* How to complete this task
This exercise calls for the whole listing to be given again exactly, without images.
═══ Recorded data ═══
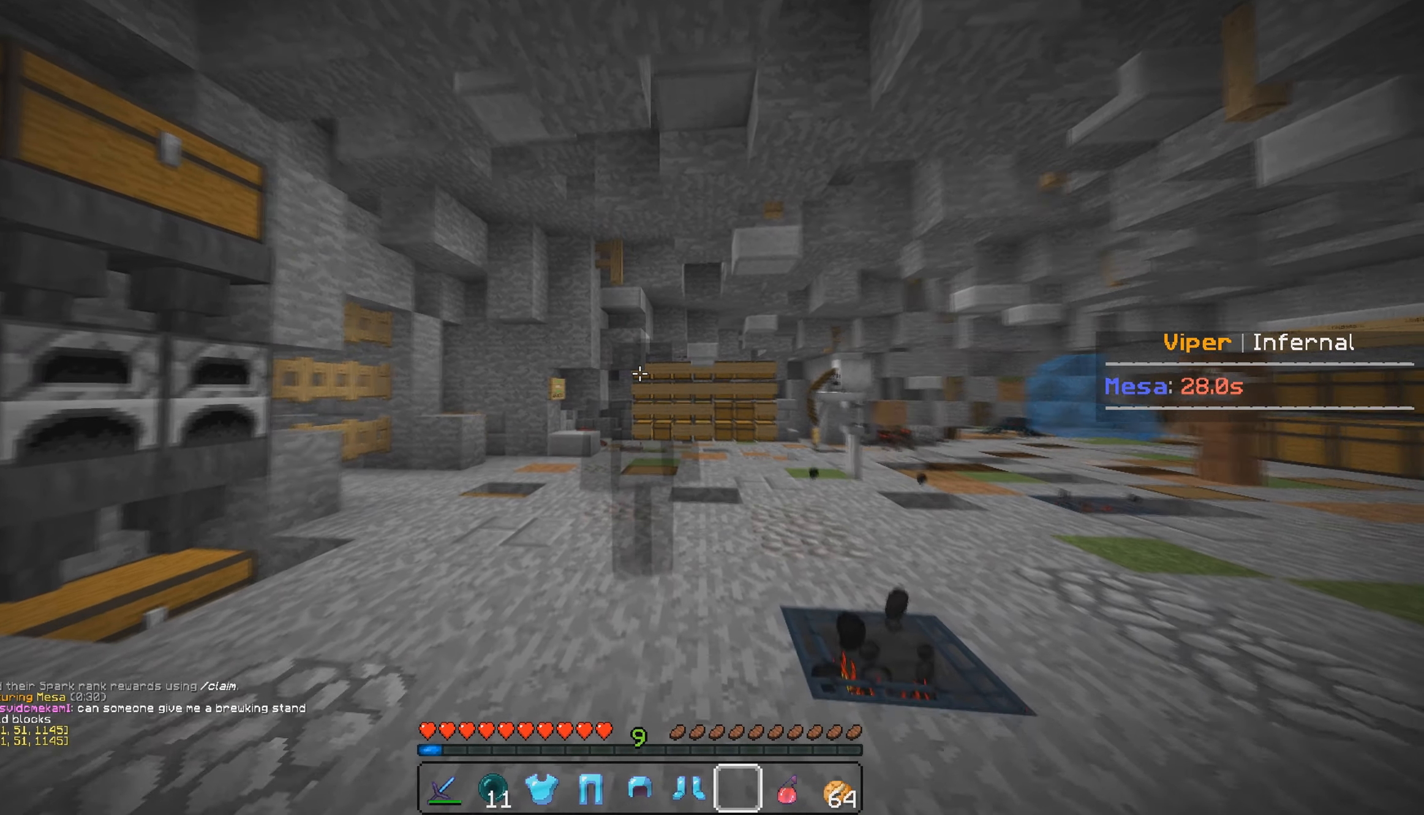
{"keys": ["w"], "mouse": [], "events": []}
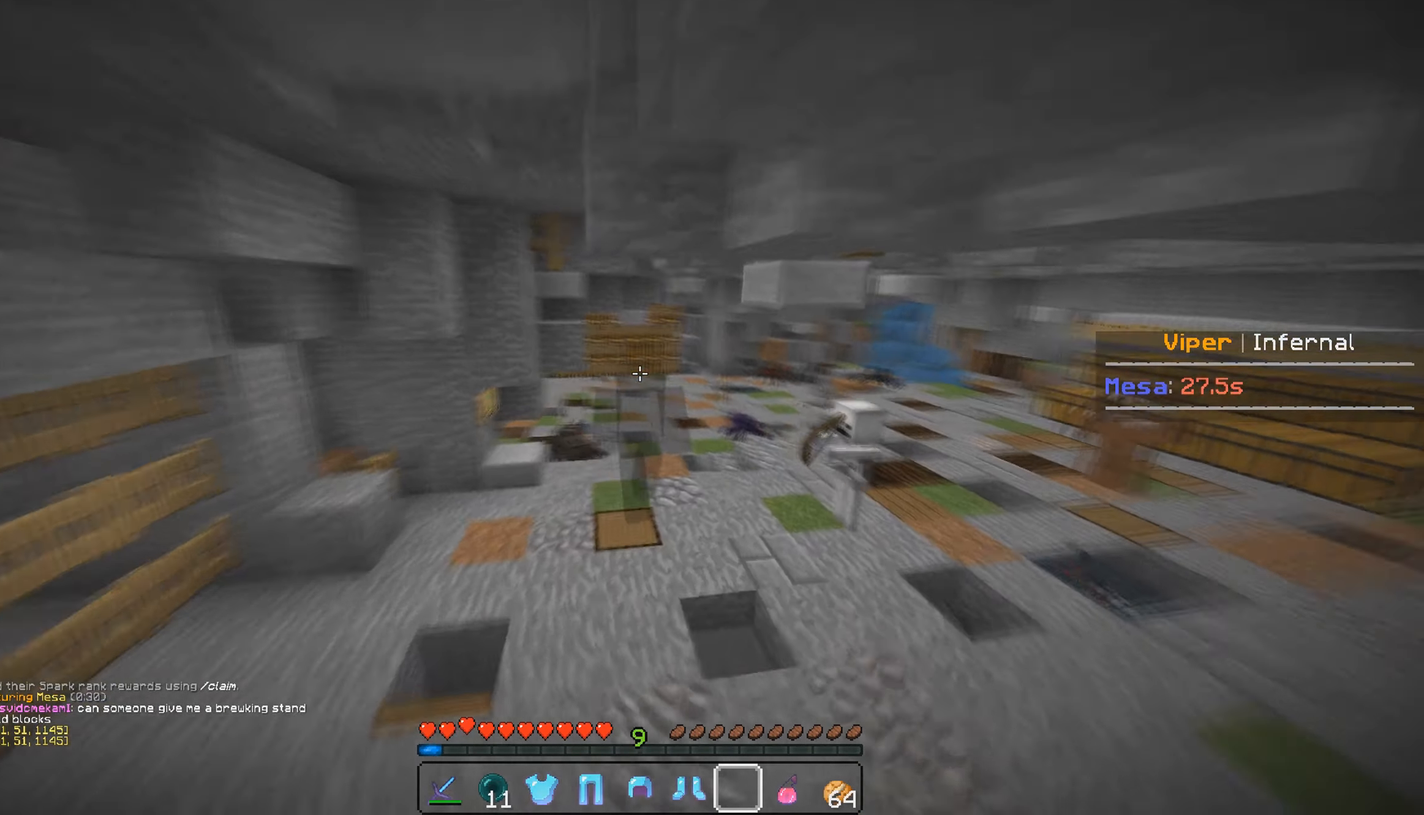
{"keys": ["d", "w"], "mouse": [], "events": [[367, "d", "down"]]}
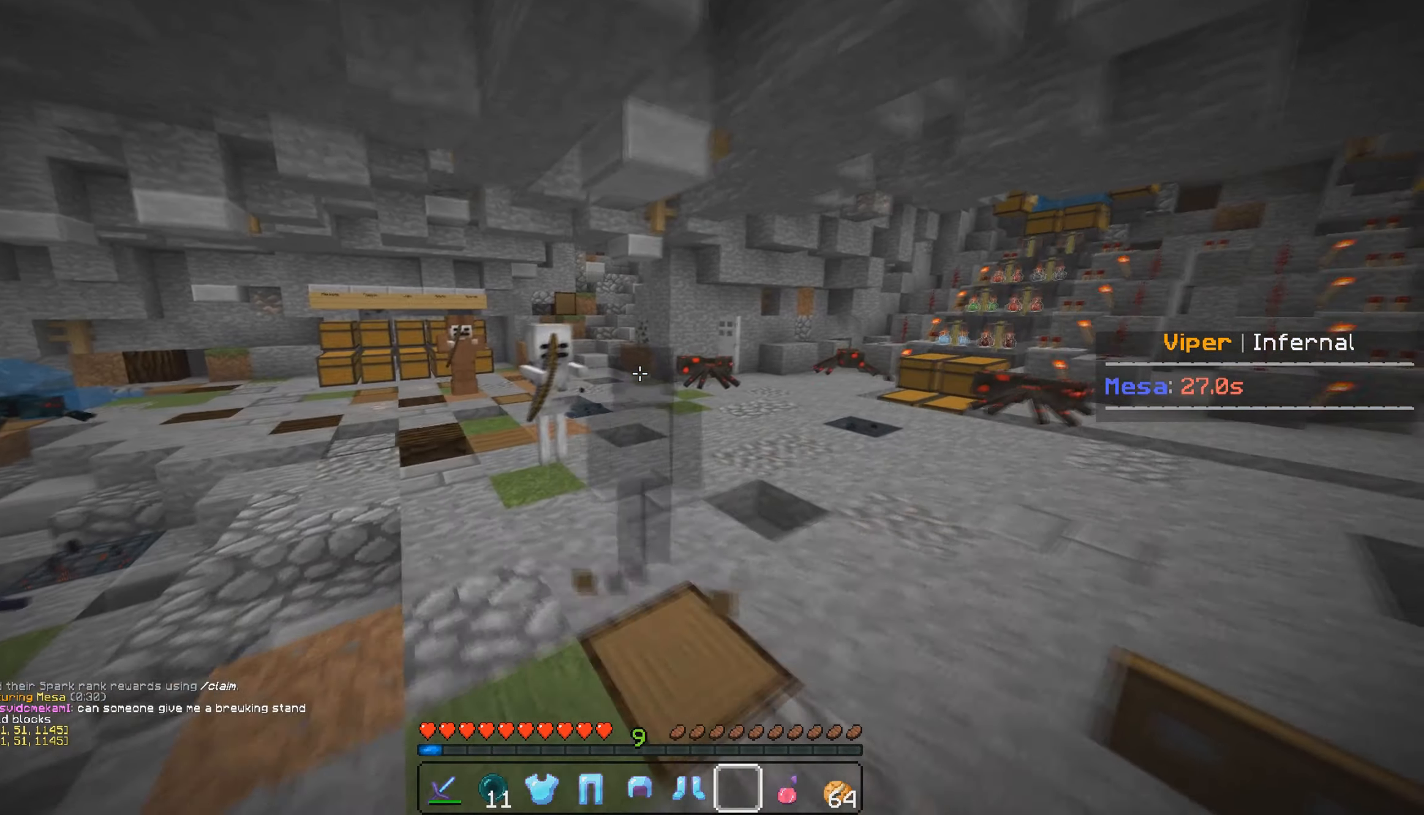
{"keys": ["a", "w"], "mouse": [], "events": [[334, "d", "up"], [417, "a", "down"]]}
═══
* Exercise result
{"keys": ["w"], "mouse": [], "events": []}
{"keys": ["d", "w"], "mouse": [], "events": [[367, "d", "down"]]}
{"keys": ["a", "w"], "mouse": [], "events": [[334, "d", "up"], [417, "a", "down"]]}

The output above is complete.